Navan made international news in the mid-’60s after a little boy named Norman got badly beaten up by a priest, one of his teachers, at school. His mother went to the local doctor, Paddy Randles, asking for a note to prevent the priest from continuing to beat the 9-year-old on the arm the priest had broken. Let’s repeat that. She wanted a doctor’s note to ensure a priest beat her son only on his good arm, not the one he had already broken. Dr. Randles did not provide a note. Instead he went to the school and confronted the principal, who instead bragged of the studded belt he used to beat the kids with, not the rubber hose Norman’s teacher favored. So Dr. Randles went to the press, but a story this directly critical of the Catholic Church was too hot for any Irish journalist to touch. British and American outlets felt differently, of course. When young Norman was featured in a major exposé in a British tabloid, local priests barricaded the bridge into Navan, physically stopped the print trucks from making their deliveries and threw all the copies of the paper into the river. And Ms. O’Shea learned none of this growing up, not least because physical “chastisement” of kids in Irish schools wasn’t banned until the 1980s.

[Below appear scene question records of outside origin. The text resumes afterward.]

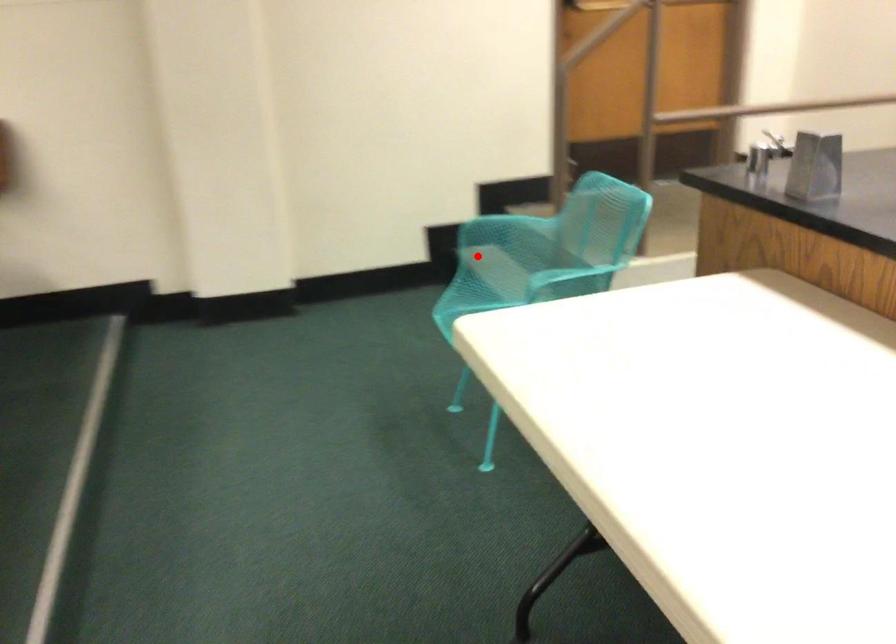
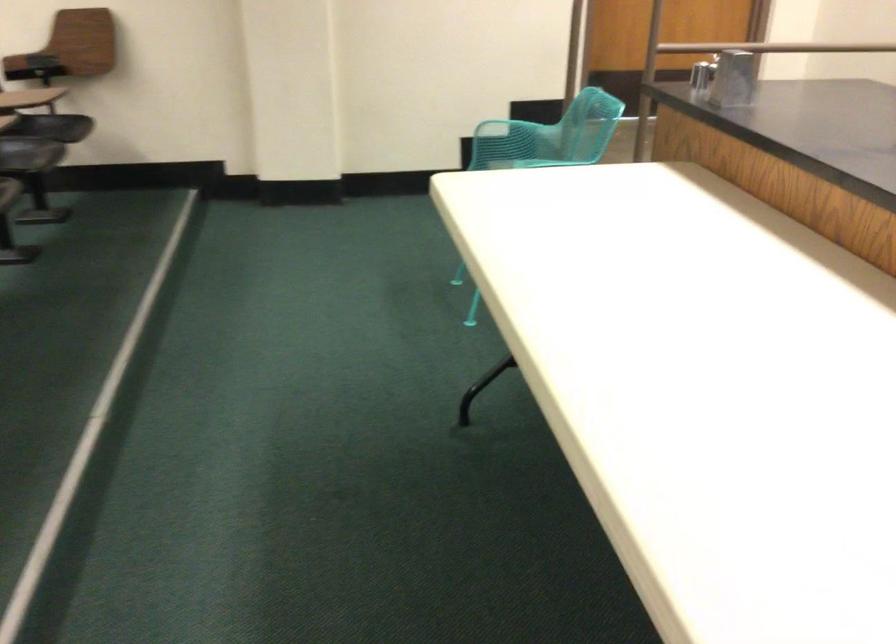
The point at the highlighted location is marked in the first image. Where is the corresponding point in the second image?

(489, 158)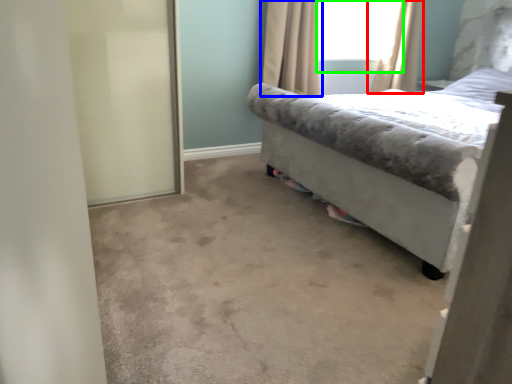
Question: Estimate the real-world distances between objects in this image. Which object is closer to curtain (highlighted by a red box), curtain (highlighted by a blue box) or window screen (highlighted by a green box)?

Choices:
 (A) curtain
 (B) window screen

Answer: (B)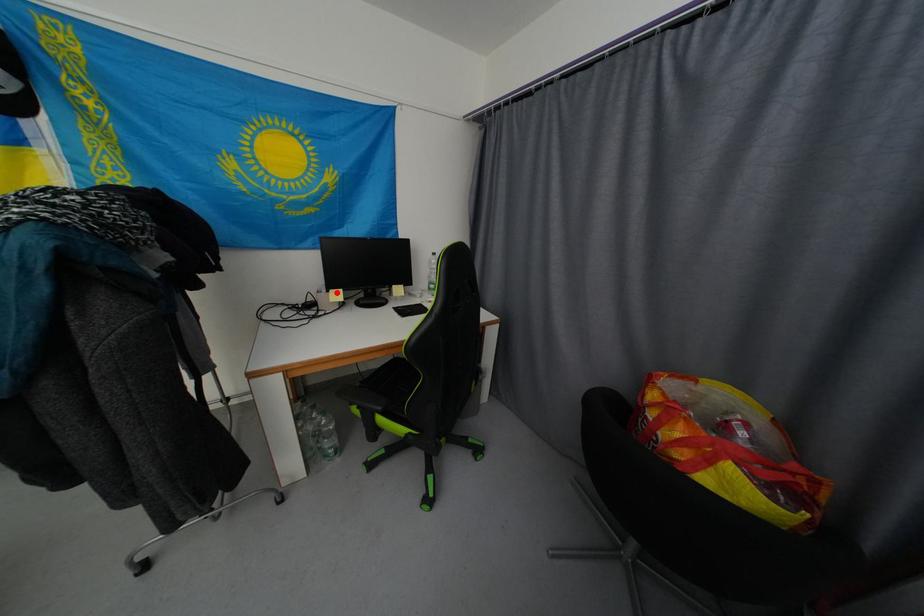
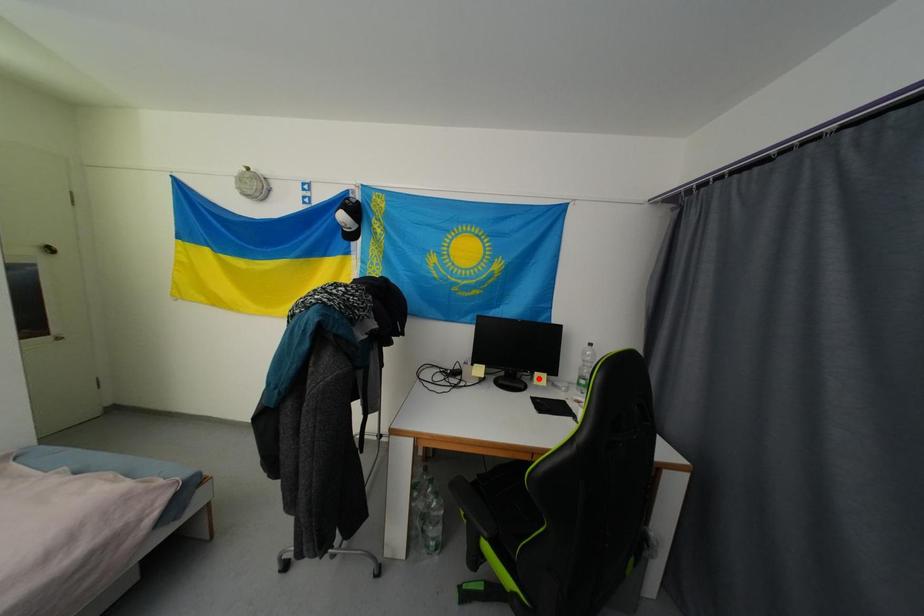
I am providing you with two images of the same scene from different viewpoints. A red point is marked on the first image and another point is marked on the second image. Are the points marked in image1 and image2 representing the same 3D position?

No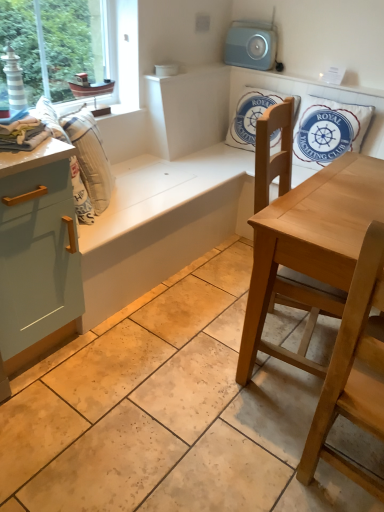
Question: Looking at the image, does white cotton cushion at upper right, the 1th pillow viewed from the right, seem bigger or smaller compared to light blue matte cabinet at left?

Choices:
 (A) big
 (B) small

Answer: (B)

Question: Would you say white cotton cushion at upper right, arranged as the second pillow when viewed from the left, is inside or outside light blue matte cabinet at left?

Choices:
 (A) inside
 (B) outside

Answer: (B)

Question: Estimate the real-world distances between objects in this image. Which object is closer to the light wood chair at lower right, acting as the 2th chair starting from the back?

Choices:
 (A) white cotton cushion at upper right, the 1th pillow viewed from the right
 (B) light wood chair at center, which is the first chair in back-to-front order
 (C) light blue matte cabinet at left
 (D) white cotton cushion at upper center, arranged as the first pillow when viewed from the left
 (E) light blue plastic radio at upper center

Answer: (B)

Question: Based on their relative distances, which object is farther from the light wood chair at lower right, marked as the 1th chair in a front-to-back arrangement?

Choices:
 (A) white cotton cushion at upper right, the 1th pillow viewed from the right
 (B) white striped fabric at left
 (C) white cotton towel at left
 (D) light blue matte cabinet at left
 (E) light wood chair at center, which is the first chair in back-to-front order

Answer: (A)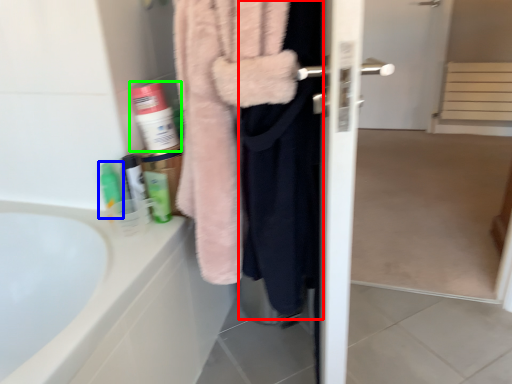
Question: Based on their relative distances, which object is nearer to clothing (highlighted by a red box)? Choose from toiletry (highlighted by a blue box) and cleaning product (highlighted by a green box).

Choices:
 (A) toiletry
 (B) cleaning product

Answer: (B)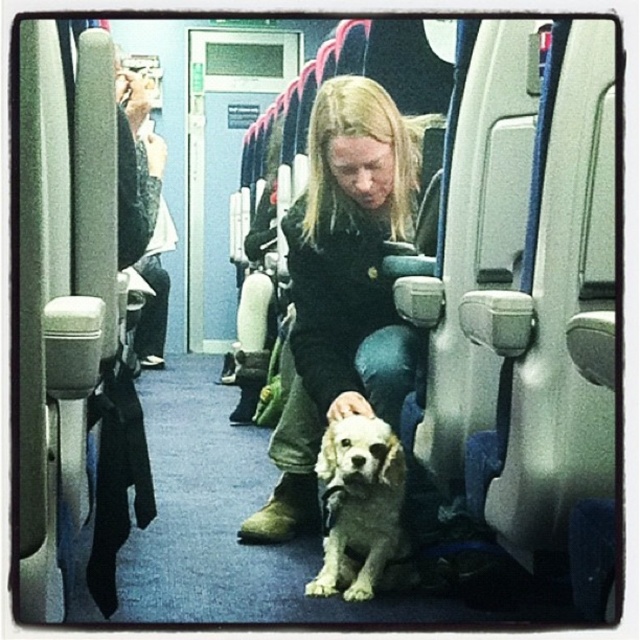
You are a passenger on the train and want to place your backpack on the seat next to the matte black jacket at center. Is there enough space for your backpack?

There is no information provided about the size of the backpack or the available space next to the matte black jacket at center, so it is impossible to determine if there is enough space.

You are a passenger on a train and you see the matte black jacket at center and the white fur dog at center. Which object is covering the other?

The matte black jacket at center is positioned over white fur dog at center, so the jacket is covering the dog.

You are a passenger on the train and want to let the white fur dog at center move forward. Is the matte black jacket at center blocking its path?

The matte black jacket at center is in front of the white fur dog at center, so yes, the matte black jacket at center is blocking its path.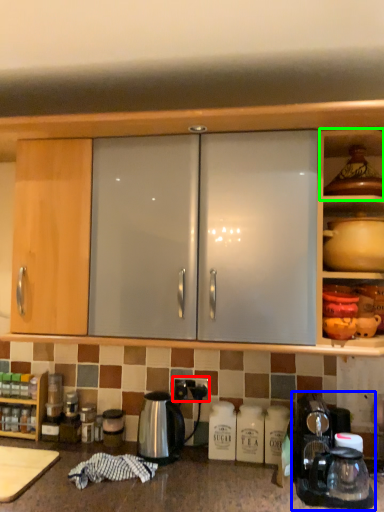
Question: Based on their relative distances, which object is nearer to electric outlet (highlighted by a red box)? Choose from coffee machine (highlighted by a blue box) and shelf (highlighted by a green box).

Choices:
 (A) coffee machine
 (B) shelf

Answer: (A)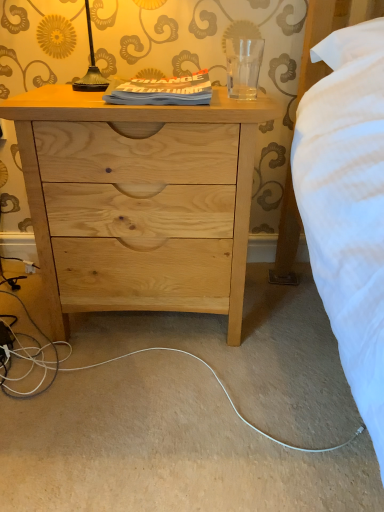
This screenshot has width=384, height=512. Describe the element at coordinates (138, 201) in the screenshot. I see `natural wood chest of drawers at center` at that location.

This screenshot has height=512, width=384. Identify the location of natural wood chest of drawers at center. (138, 201).

What is the approximate width of natural wood chest of drawers at center?

The width of natural wood chest of drawers at center is 42.96 centimeters.

Where is `natural wood chest of drawers at center`? The image size is (384, 512). natural wood chest of drawers at center is located at coordinates (138, 201).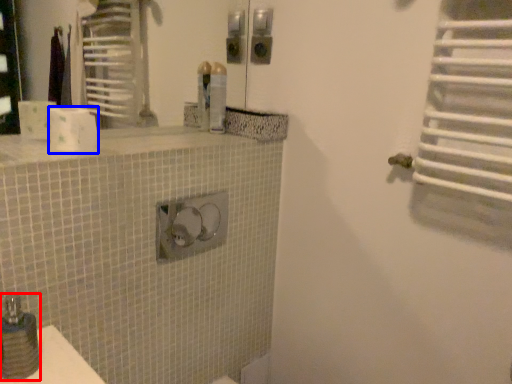
Question: Which object appears closest to the camera in this image, soap dispenser (highlighted by a red box) or toilet paper (highlighted by a blue box)?

Choices:
 (A) soap dispenser
 (B) toilet paper

Answer: (A)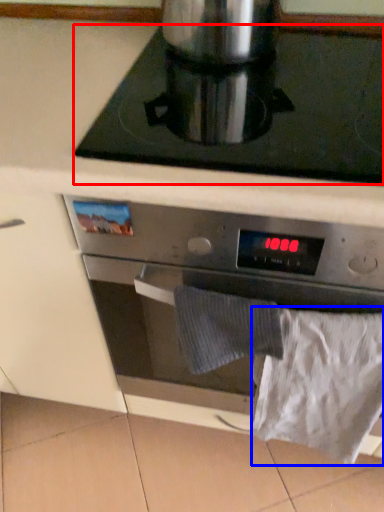
Question: Which point is further to the camera, gas stove (highlighted by a red box) or sheet (highlighted by a blue box)?

Choices:
 (A) gas stove
 (B) sheet

Answer: (B)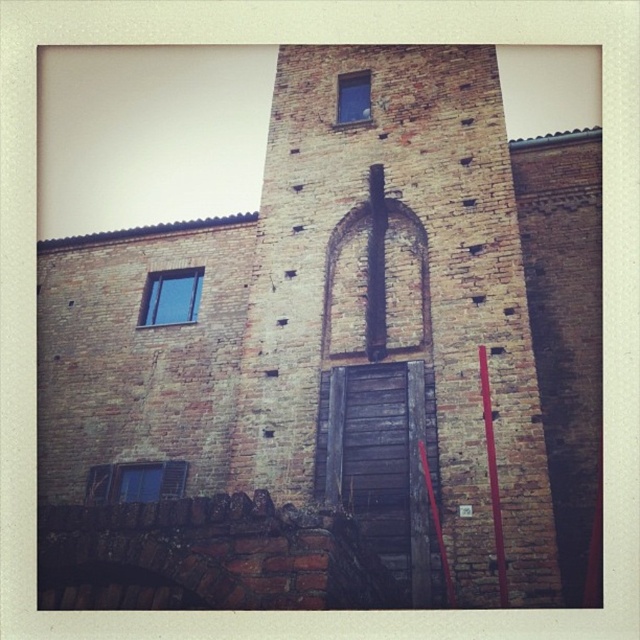
You are an architect examining the aged brick building. You notice the wooden window frame at lower left and the blue glass window at upper center. Which window has a greater height?

The blue glass window at upper center is taller than the wooden window frame at lower left, so it has a greater height.

You are an architect inspecting the building. You need to compare the widths of the wooden window frame at lower left and the blue glass window at upper center. Which one is wider?

The wooden window frame at lower left is wider than the blue glass window at upper center.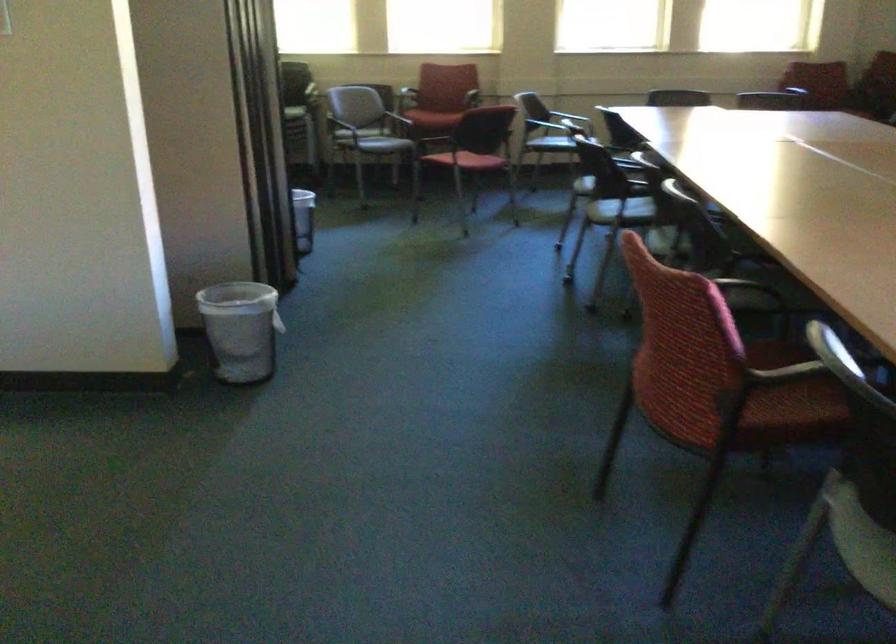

She also knew nothing of how the late Dr. Randles and his wife Mary – a charming interview subject – were furious about how the town’s head priest, Father Andy Farrell, dealt with unmarried women and girls who became pregnant. The precise horror of the Magdalen laundries was not well known at the time due to the stigma and shame around them, but the Randles refused to let the church have everything its own way. Ms. O’Shea was able to find two of the women the Randles helped, and her gentle but firm interview style is a quiet demonstration of how to build a comfortable rapport with your subjects so they feel safe talking with you. There are significant gaps in their stories, unfortunately – not least in that there’s not one word about what their lives were like after the intervention of the Randles but before the start of this documentary – but Ms. O’Shea was focused on letting them be themselves (and being very funny while they’re at it, too) and only sharing as much as they could stand.

This sensitivity extends to the people of Navan who appear on camera to praise Father Farrell as a good man who did tremendous things for the town, such as setting up the credit union and bringing jobs to the area. And Father Farrell did do those things, while simultaneously arranging illegal adoptions, trafficking women into the Magdalen laundries and ensuring the power of the church remained unmolested. (After publicly standing up for himself, 9-year-old Norman was thrown out of his schooling and into an illegal factory job. Ms. O’Shea’s desperately sad interviews with Norman as he is now show how the life of a smart, thoughtful little boy was blighted past repair all those years ago.) Father Farrell is dead, of course, but the ruined lives of so many others remain and “it’s too upsetting to remember any more.” It’s no wonder that, in focusing on the work of the Randles and on how much Ireland has recently changed under the civilizing influence of the European Union, Ms. O’Shea is trying to tell a hopeful story.

How much Irish society has changed is debatable, of course. For example, from October 2022 people who were adopted in Ireland have the legal right to access their own birth certificates, for example. Let’s repeat that. Up until Oct. 3, 2022, it was legal for the Irish state to prevent people from accessing their own birth records. There are thousands of people who have only just been granted the right to know who they are. There are thousands more babies who were illegally sold around the world, who are now adults who don’t know they don’t know who they are. And there are still thousands of people – women, children, babies – who were buried in unmarked graves at the former Magdalen homes, whose deaths have been uninvestigated and for which no one has been held responsible. Ireland recently legalized both gay marriage and abortion in direct defiance of the rules of the Catholic Church, and Irish society is turning its back on organized religion in way unimaginable 60 years ago. But the roots of the church’s power still run very deep, and the resistance to it still has a long way to go. Just look at the title Ms. O’Shea chose. Who are the sinners being referred to? And what would praying for them benefit us?